Перед смертью дедушка стоически относился ко всем своим несчастьям. Он даже не чувствовал себя несчастным. Он педантично вел свое хозяйство в своей комнатушке, сам вытирал пыль, ежедневно менял белье — чтобы умереть «во всем параде», всегда интересовался, кто из его современников уже умер, и сердился, если от него скрывали правду. Если погода была пасмурная, он говорил: «Вы совершенно, того, не жалейте денег, возьмите карету на кладбище, а то простудитесь». Ухаживала за ним мама, но он мало болел, очень мало ел и скончался очень спокойно и мудро. Главное, у него не было никакого протеста и ненависти против нового режима: он принимал в свое время Александра Второго, потом Александра Третьего, потом Николая Второго и потом Ленина. В святых книгах сказано, что нельзя восставать против властей.
Сам он меньше всех своих детей вырос в роскоши и, хотя был мильонером, в нем не чувствовалось буржуа [капиталиста]. Он был всегда пионер, инициатор всех новшеств, трудился с раннего утра до вечера, без отдыха, без курортов, без поездок и прогулок. Воскресенье летом на даче — единственный день, когда он хлопотливо с дворником Демидом привозил нам продукты и на следующий день на рассвете снова уезжал. В субботу зимой он ходил в синагогу, а в субботу вечером снова принимался за работу. Мы все удивлялись его стоицизму, и я в душе радовалась не раз, что бабушка не дожила до такой старости. [Она бы не нашла в себе такой стойкости.]
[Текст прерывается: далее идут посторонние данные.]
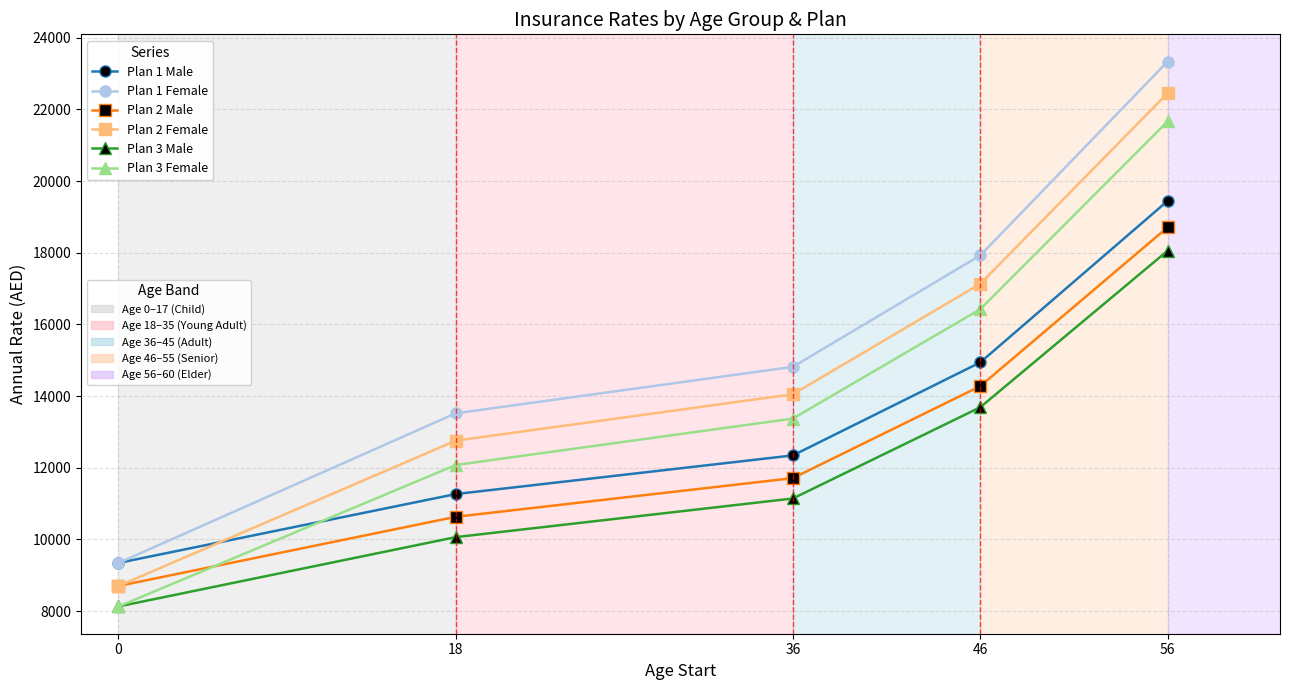

What is the spread (max minus min) of values at 0?

1215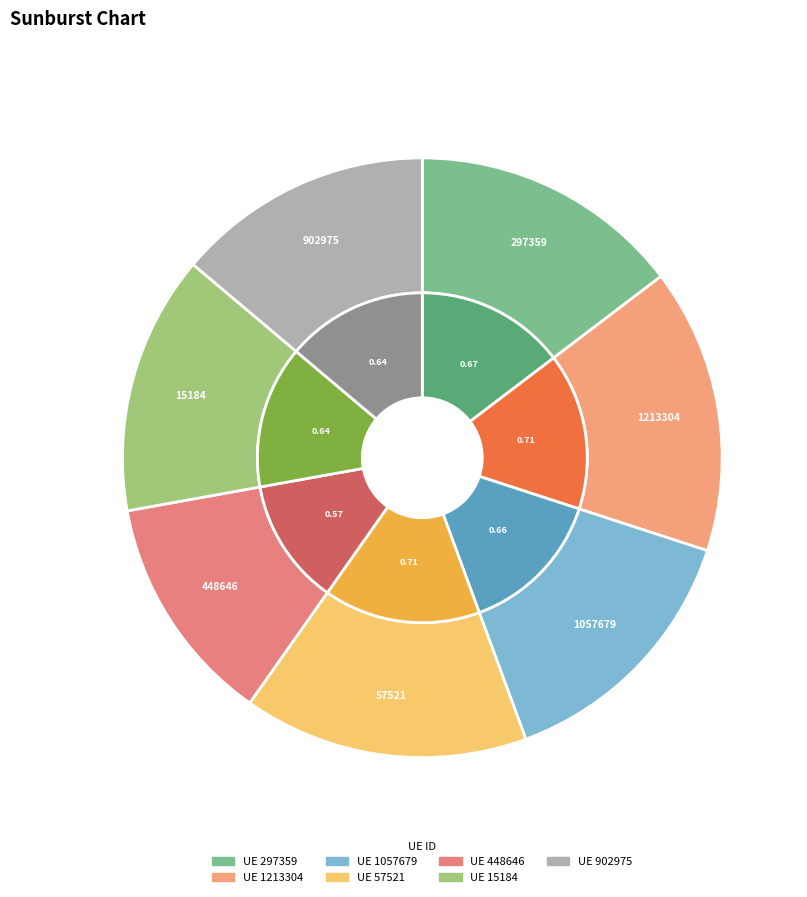

To the nearest percent, what is the difference between the largest and smallest slice percentages?

3%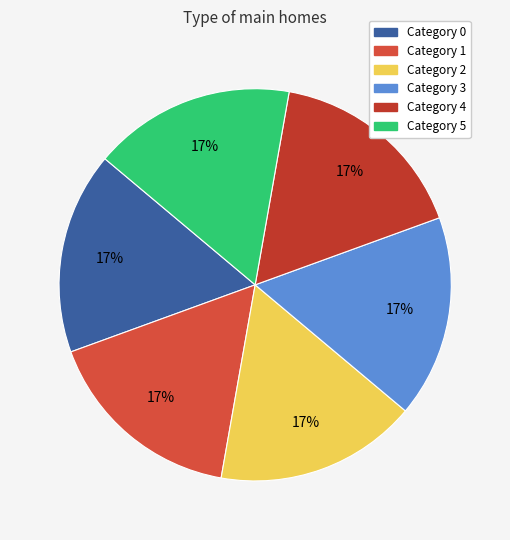

How many segments does this pie chart have?

6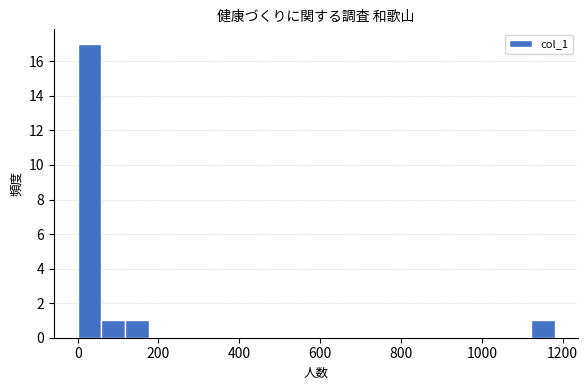

Read against the x-axis, roughly where is the centre of the tallest bar?

20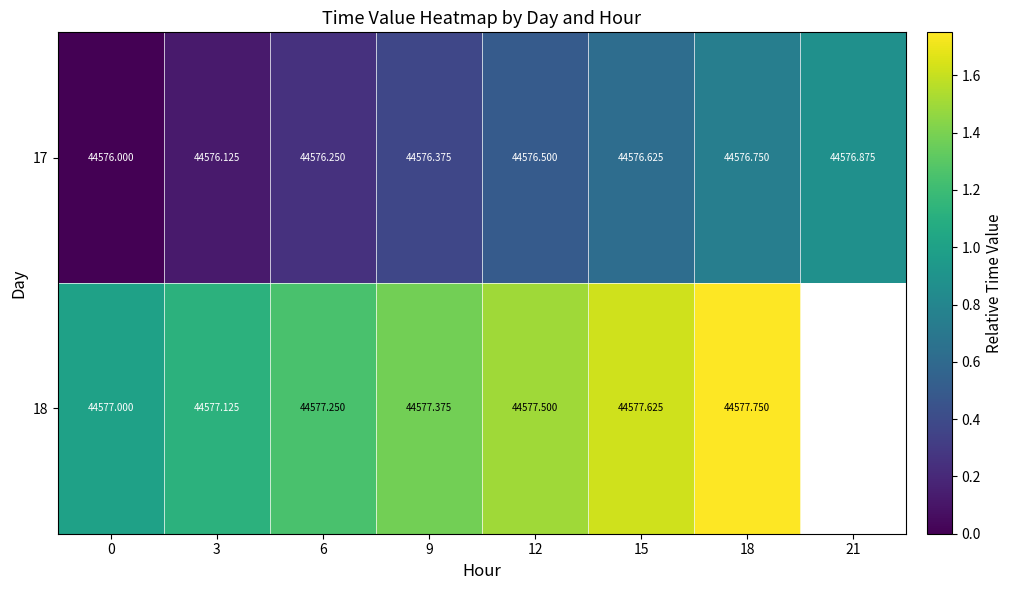

What is the difference between the maximum and minimum values in the 17 series?

0.9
Он сохранил ровно столько денег, сколько нужно было на саван из голландского полотна. В нем его и похоронили. На Драгомиловском кладбище, рядом с бабушкой. Кое-какие реликвии мама привезла с собой: его кожаный кошелек, портфель, тфилин и талес (филактерии и талес), семейные молитвенники и очень мало своих драгоценностей, остатки того, что было раньше и пошло на рынок, за продукты. Разрешение на 200 рублей драгоценностей она использовала и привезла с собой немного моего белья и серебра. О том, куда девалось все мое добро — книги, картины, шубы и все белье, — я ее не спрашивала, так как поняла, что все было продано за эти шесть лет или перед ее отъездом. Лес рубят, щепки летят!
Московское и виленское мое хозяйство, все, что мне отец и дедушка дали в приданое, все пошло прахом. Здесь все нужно было начинать с начала, и мы пока еще спали на досках и вместо шкафов употребляли сколоченные ящики из-под апельсин.
О том, как разбазарили квартиру мамы в Москве, я знала еще до своего отъезда, так что мне не приходилось много спрашивать: во все комнаты вселили жильцов, рабочих и чиновников, все имели свой примус в кухне, ванна всегда была испорчена или в состоянии починки, уборная тоже. Уплотненцы спали и во всех коридорах, за занавесками. Все берегли свое топливо и продукты от соседей, всегда кто-нибудь оставался на страже. Все родственники занимались кустарничеством: кто вязал свитеры, кто занимался сапожничеством, шили туфли, галоши с войлоком, валенки, вязали чулки и детские вещи. Мужчины открывали мастерские часов и других изделий. Очень многие из нашей молодежи пошли на Гражданскую войну и там погибли. Перед отъездом мама продала рояль, я ей послала 50 фунтов, и с этим она приехала. Она была очень довольна своей поездкой по морю и писала домой: я стараюсь забыть о прошлом, не думать о будущем и жить настоящим.
Здесь я ей показала Тель-Авив, город, выстроенный еврейскими руками. Она восхищалась синагогой, кошерными мясными лавками, которых она уже давно не видела (они в Москве были вегетарианцами, чтобы не есть
Но свою жизнь мама создала себе по старому московскому шаблону. Она регулярно выписывала из Парижа «Последние новости», читала книжки на всех языках (английскому она научилась в «ударном порядке» перед своим отъездом <из СССР>). Впоследствии она играла ежедневно несколько часов на рояли, чтобы не разучиться и сохранить свою технику, как она говорила. Она научилась нескольким самым необходимым словам на иврите, чтобы объясняться с лавочниками и детьми, которые приходили в дом. Наши дети, хоть и плохо, но еще говорили по-русски.